Exercise description
Extract every line from the records below that contains the word "wordt".
··· Records shown ···
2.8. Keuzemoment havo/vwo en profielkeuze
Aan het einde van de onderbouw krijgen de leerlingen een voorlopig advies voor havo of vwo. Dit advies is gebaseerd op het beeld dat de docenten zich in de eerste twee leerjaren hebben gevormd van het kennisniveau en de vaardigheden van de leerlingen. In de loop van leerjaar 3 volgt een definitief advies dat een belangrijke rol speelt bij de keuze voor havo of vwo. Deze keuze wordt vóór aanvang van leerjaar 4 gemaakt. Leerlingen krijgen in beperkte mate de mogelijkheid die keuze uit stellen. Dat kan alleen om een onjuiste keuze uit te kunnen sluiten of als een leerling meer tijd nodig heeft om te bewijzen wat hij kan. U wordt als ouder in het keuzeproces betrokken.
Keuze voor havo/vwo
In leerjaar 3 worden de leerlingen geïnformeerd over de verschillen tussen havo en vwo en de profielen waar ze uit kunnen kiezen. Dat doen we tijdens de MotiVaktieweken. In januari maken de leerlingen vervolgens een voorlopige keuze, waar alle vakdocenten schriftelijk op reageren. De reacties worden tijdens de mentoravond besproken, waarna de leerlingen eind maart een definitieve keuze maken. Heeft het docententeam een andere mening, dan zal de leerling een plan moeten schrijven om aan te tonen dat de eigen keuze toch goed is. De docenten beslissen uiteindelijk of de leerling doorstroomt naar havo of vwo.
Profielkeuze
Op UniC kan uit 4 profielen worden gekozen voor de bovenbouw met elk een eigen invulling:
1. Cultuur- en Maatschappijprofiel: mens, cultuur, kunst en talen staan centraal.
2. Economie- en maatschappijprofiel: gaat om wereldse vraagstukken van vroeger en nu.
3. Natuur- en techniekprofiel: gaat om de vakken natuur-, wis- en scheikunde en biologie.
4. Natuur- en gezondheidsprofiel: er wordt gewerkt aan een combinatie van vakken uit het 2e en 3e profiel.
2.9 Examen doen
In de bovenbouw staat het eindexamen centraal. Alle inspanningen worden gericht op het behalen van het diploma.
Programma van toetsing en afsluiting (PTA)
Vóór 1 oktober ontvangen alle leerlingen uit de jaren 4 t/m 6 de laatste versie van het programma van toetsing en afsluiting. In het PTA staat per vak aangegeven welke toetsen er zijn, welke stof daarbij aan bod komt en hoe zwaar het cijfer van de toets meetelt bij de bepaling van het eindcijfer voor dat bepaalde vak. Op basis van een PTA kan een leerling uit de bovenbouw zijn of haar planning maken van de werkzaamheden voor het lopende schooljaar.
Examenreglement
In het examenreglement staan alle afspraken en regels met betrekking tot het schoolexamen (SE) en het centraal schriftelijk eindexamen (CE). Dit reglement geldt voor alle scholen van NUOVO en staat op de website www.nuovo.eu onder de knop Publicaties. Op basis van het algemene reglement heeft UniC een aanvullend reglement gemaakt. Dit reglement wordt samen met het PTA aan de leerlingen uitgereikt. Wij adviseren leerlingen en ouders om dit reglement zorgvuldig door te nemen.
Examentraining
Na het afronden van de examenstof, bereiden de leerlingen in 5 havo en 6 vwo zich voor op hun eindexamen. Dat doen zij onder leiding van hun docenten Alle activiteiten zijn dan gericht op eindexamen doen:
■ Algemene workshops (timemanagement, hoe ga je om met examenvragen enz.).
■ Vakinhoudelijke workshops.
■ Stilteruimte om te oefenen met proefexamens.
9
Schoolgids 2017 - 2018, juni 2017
···
··· Records shown ···
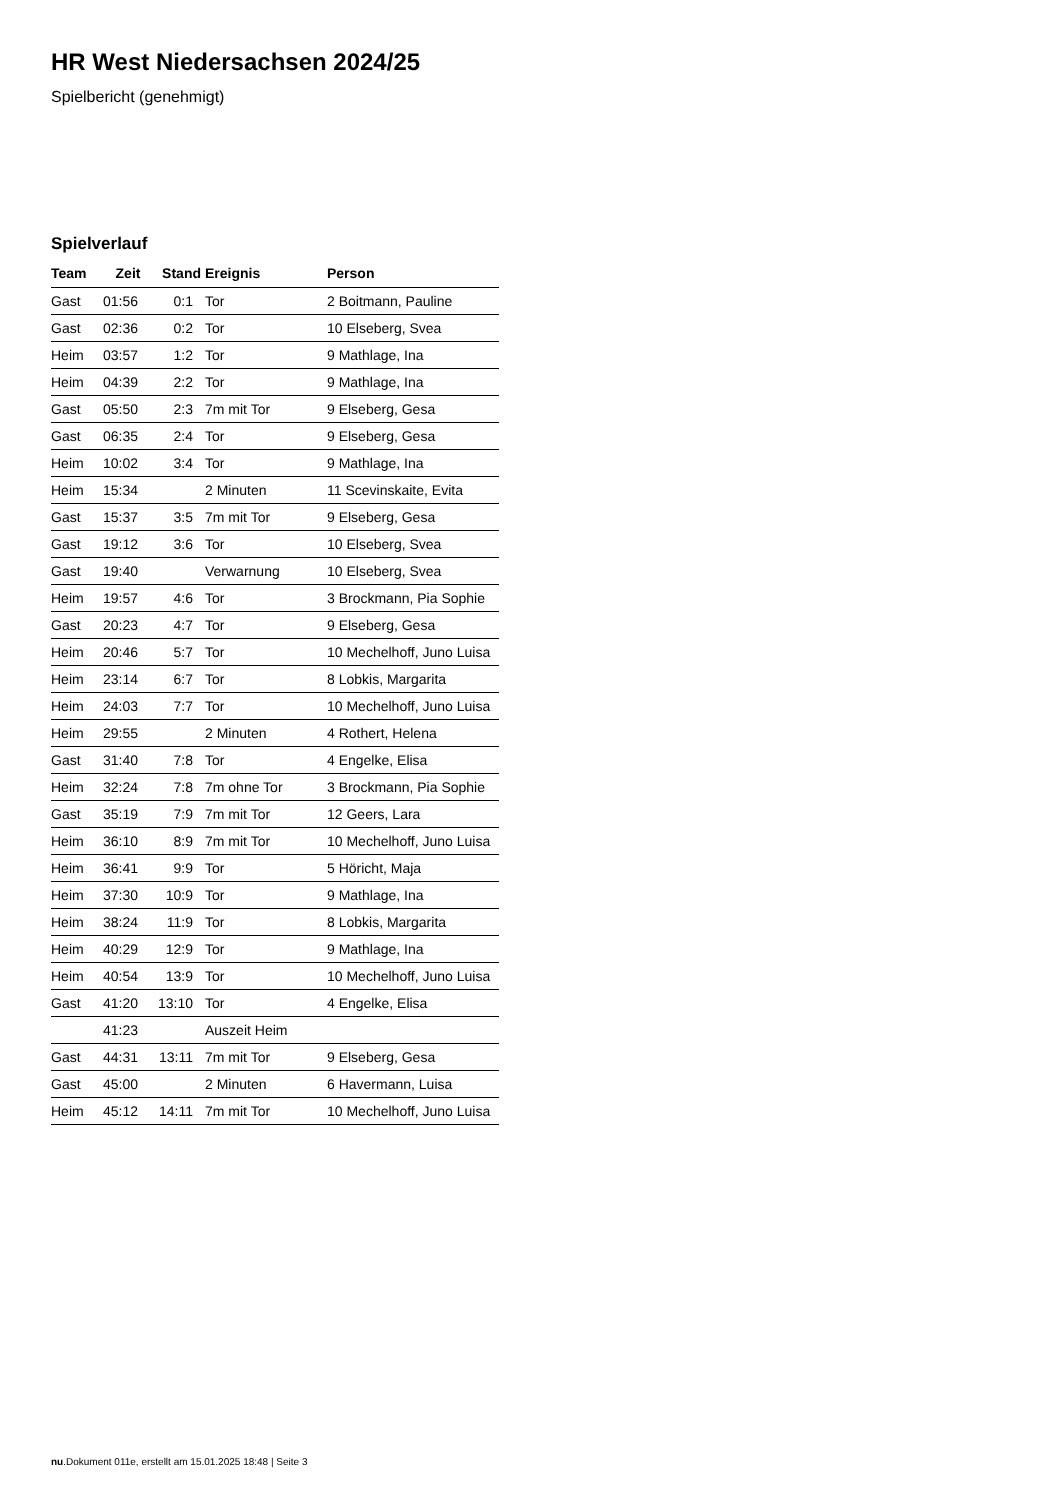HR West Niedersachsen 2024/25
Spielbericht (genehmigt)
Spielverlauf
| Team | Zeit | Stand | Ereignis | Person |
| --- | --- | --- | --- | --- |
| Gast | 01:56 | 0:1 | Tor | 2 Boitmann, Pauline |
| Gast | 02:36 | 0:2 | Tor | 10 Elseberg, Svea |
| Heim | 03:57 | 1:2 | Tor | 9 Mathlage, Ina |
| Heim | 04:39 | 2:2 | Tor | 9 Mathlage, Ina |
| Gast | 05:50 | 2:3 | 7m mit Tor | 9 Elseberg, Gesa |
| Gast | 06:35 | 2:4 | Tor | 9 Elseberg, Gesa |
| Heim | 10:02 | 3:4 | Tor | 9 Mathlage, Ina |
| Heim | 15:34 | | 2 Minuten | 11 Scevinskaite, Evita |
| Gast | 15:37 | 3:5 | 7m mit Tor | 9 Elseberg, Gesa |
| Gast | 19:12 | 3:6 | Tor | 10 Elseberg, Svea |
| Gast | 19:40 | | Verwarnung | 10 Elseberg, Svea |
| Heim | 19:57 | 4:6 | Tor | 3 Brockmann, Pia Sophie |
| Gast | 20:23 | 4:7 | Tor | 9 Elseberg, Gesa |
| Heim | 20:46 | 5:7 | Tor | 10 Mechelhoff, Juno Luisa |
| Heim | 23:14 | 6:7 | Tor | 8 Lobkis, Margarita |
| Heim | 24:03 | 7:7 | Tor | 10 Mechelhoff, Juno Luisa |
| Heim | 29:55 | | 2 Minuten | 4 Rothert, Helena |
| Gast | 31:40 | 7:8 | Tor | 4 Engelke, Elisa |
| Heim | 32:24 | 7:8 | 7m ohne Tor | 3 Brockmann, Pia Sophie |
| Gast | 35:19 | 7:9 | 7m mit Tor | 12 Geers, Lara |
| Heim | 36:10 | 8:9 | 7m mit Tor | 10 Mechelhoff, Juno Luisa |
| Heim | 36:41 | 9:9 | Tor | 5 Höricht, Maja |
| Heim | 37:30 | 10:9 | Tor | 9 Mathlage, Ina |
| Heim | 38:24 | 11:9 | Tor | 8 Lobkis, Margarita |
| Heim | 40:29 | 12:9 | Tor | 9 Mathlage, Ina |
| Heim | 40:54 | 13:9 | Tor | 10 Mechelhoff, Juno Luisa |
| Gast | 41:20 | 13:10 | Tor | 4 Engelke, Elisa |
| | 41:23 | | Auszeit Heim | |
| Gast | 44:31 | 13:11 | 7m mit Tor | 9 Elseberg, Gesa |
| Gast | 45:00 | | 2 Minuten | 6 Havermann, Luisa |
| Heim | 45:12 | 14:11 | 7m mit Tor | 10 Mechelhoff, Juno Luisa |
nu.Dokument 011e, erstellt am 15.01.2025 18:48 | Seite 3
···
The completed task
Aan het einde van de onderbouw krijgen de leerlingen een voorlopig advies voor havo of vwo. Dit advies is gebaseerd op het beeld dat de docenten zich in de eerste twee leerjaren hebben gevormd van het kennisniveau en de vaardigheden van de leerlingen. In de loop van leerjaar 3 volgt een definitief advies dat een belangrijke rol speelt bij de keuze voor havo of vwo. Deze keuze wordt vóór aanvang van leerjaar 4 gemaakt. Leerlingen krijgen in beperkte mate de mogelijkheid die keuze uit stellen. Dat kan alleen om een onjuiste keuze uit te kunnen sluiten of als een leerling meer tijd nodig heeft om te bewijzen wat hij kan. U wordt als ouder in het keuzeproces betrokken.
4. Natuur- en gezondheidsprofiel: er wordt gewerkt aan een combinatie van vakken uit het 2e en 3e profiel.
In het examenreglement staan alle afspraken en regels met betrekking tot het schoolexamen (SE) en het centraal schriftelijk eindexamen (CE). Dit reglement geldt voor alle scholen van NUOVO en staat op de website www.nuovo.eu onder de knop Publicaties. Op basis van het algemene reglement heeft UniC een aanvullend reglement gemaakt. Dit reglement wordt samen met het PTA aan de leerlingen uitgereikt. Wij adviseren leerlingen en ouders om dit reglement zorgvuldig door te nemen.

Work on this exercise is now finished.